Below are the entries. Print only the lines starting at the one with "Sarkari Results" and ending at the one with "Samsung Screen Repair", exactly, with no pictures.

*** Data shown Section Begins ***

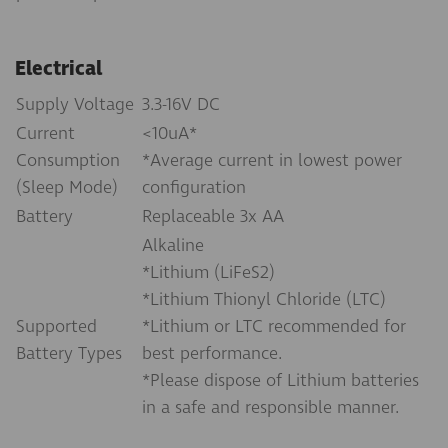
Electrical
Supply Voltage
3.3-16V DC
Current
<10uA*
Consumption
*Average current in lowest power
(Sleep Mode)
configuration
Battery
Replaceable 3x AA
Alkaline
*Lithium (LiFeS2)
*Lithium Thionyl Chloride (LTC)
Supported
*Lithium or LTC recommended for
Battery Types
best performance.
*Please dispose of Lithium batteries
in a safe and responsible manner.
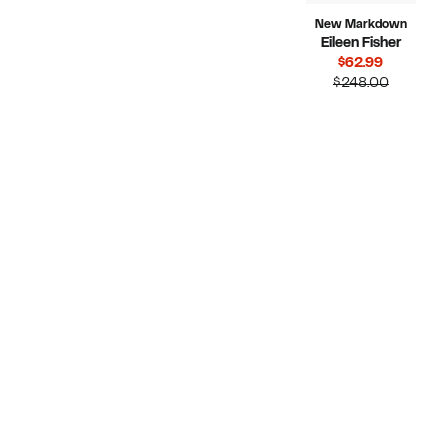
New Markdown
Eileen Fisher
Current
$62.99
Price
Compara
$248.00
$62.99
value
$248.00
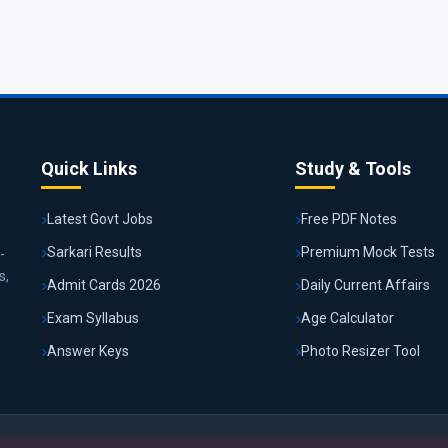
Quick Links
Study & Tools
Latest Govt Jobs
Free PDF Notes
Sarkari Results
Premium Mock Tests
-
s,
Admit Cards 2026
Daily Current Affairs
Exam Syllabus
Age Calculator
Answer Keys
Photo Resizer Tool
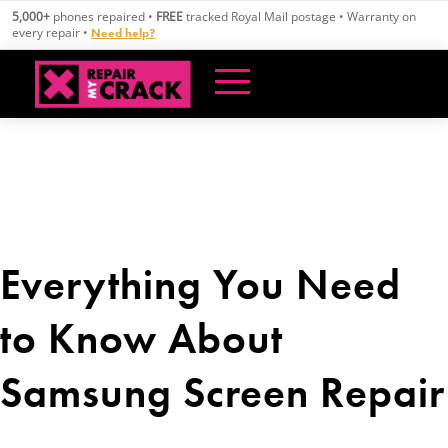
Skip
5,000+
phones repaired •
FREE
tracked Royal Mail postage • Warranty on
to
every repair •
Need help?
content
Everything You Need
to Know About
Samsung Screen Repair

*** Data shown Section Ends ***
*** Data shown Section Begins ***

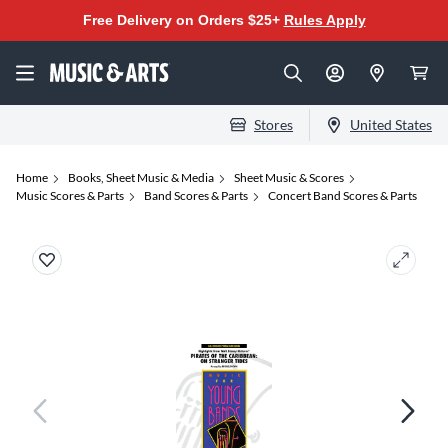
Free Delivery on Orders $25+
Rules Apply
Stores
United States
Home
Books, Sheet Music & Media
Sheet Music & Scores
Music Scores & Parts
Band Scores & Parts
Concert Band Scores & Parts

*** Data shown Section Ends ***

• Written reply
Sarkari Results
Premium Mock Tests
-
s,
Admit Cards 2026
Daily Current Affairs
Exam Syllabus
Age Calculator
Answer Keys
Photo Resizer Tool
Skip
5,000+
phones repaired •
FREE
tracked Royal Mail postage • Warranty on
to
every repair •
Need help?
content
Everything You Need
to Know About
Samsung Screen Repair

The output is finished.